Oggi la stessa Cusmai ammette, in un suo post, di essere stata lei all’altro capo del telefono. Non spiega perché non abbia parlato, né dà una motivazione per l’indecoroso post apparso sul profilo del suo comitato che, per l’ennesima volta, si appigliava al tragico evento personale di un avversario. Nel suo lungo post semplicemente continua a fare quella che pare essere l’unica cosa di cui è capace: attacca personalmente vari altri utenti, andando a scavare nel loro privato e mettendolo in piazza. Non una parola sugli inviti di Luca a un dialogo o a un dibattito aperto e tranquillo, ma semplice tecnica di sputtanamento personale tutti, con annesse minacce di denuncia e querela, per altro una più risibile dell’altra. A stretto giro Luca Vitale le ha risposto, sempre su Facebook, smantellandone gli argomenti, se vogliamo così chiamarli, e ancora invitandola a un pacato confronto di merito.

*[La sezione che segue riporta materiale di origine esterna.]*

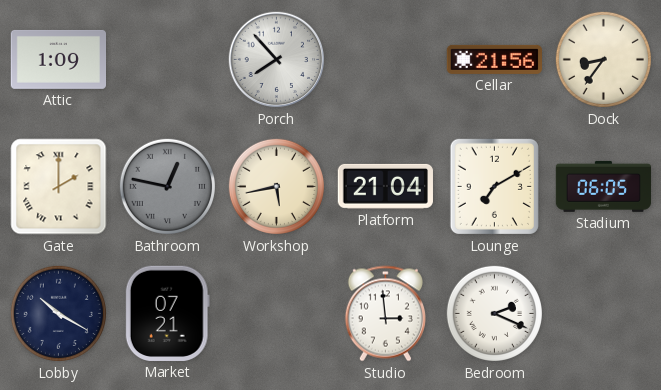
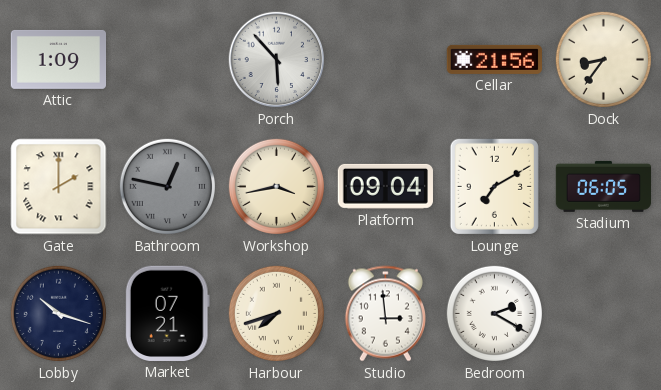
Porch: 7:53 -> 5:53
Workshop: 5:43 -> 3:43
Platform: 21:04 -> 09:04
Lobby: 10:20 -> 10:18
Harbour: none -> 7:42
Bedroom: 2:19 -> 2:20
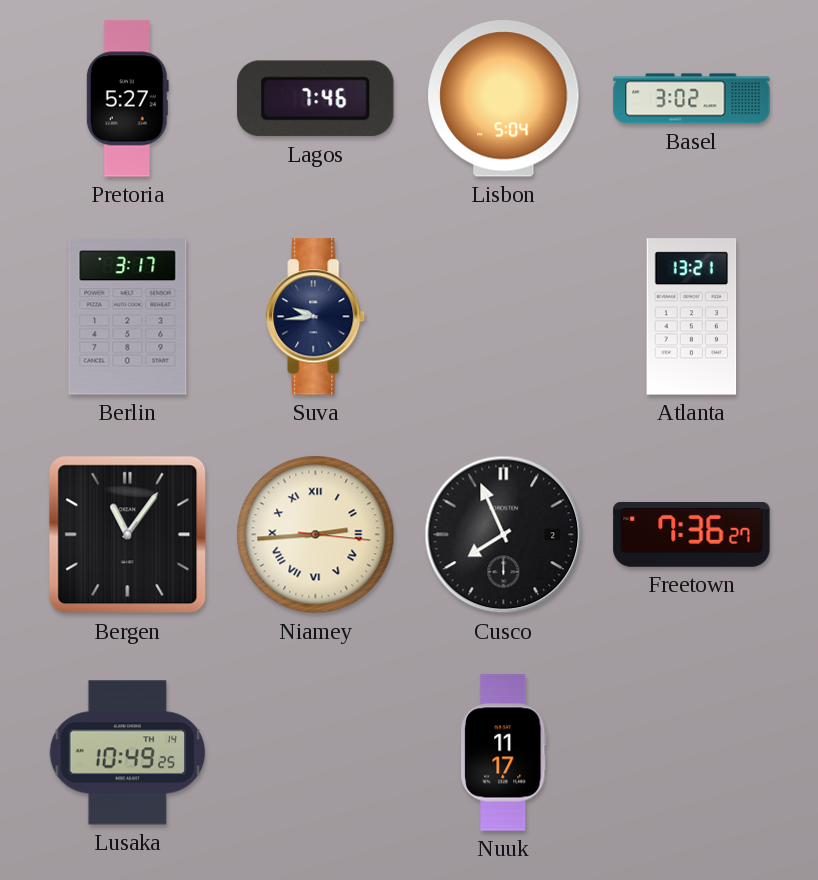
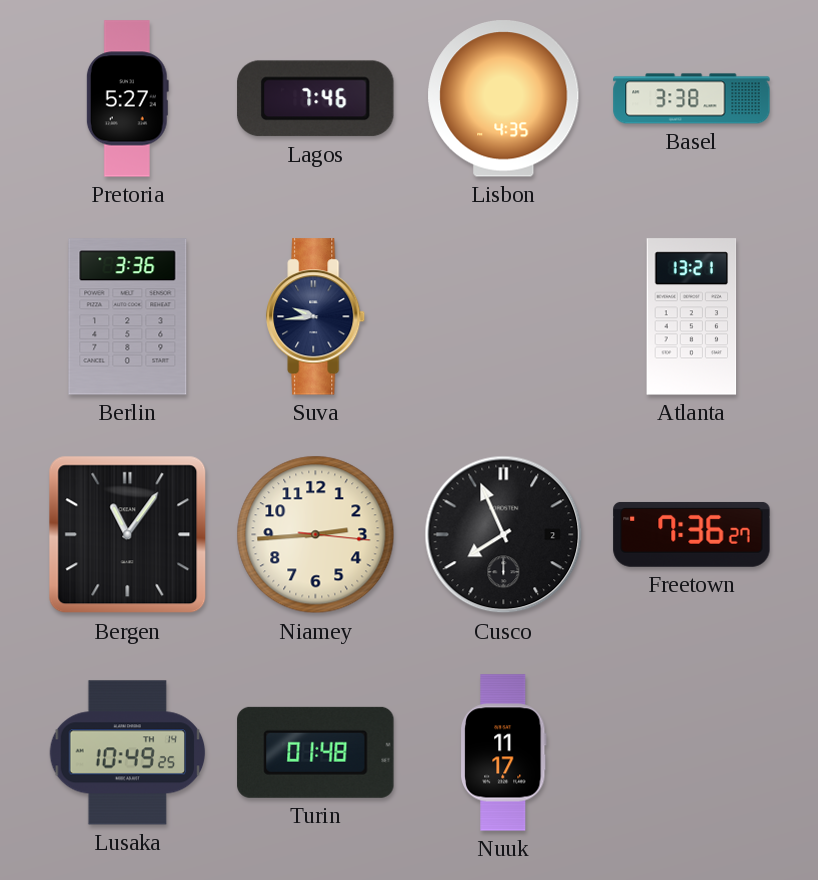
Lisbon: 5:04 -> 4:35
Basel: 3:02 -> 3:38
Berlin: 3:17 -> 3:36
Niamey numerals: Roman -> Arabic
Turin: none -> 01:48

Invidiamo la pazienza più che gandhiana di Luca Vitale, capace di andare oltre l’evidente malanimo di un movimento tossico, in questo caso quello delle cosiddette “mamme coraggio”, e più ampiamente quello del femminismo, per cercare una forma di coinvolgimento dialettico. Si tratta di un approccio interessante, diverso dal nostro solito, ed è stato bello vederlo in atto nei nostri canali. Non tanto perché possa dare speranze di raggiungere davvero un punto di confronto onesto tra le parti: una delle due, è chiaro quale, è troppo gonfia di malanimo e lordura interiore, per riuscirci. Più che altro perché forse le sue modalità, più delle nostre tradizionali, possono rendere ancora più evidente a più persone quale mostruosità si cela dietro quel sonno della ragione che è il femminismo e tutto il movimentismo che da esso si diffonde con lo stesso effetto di metastasi marcescenti.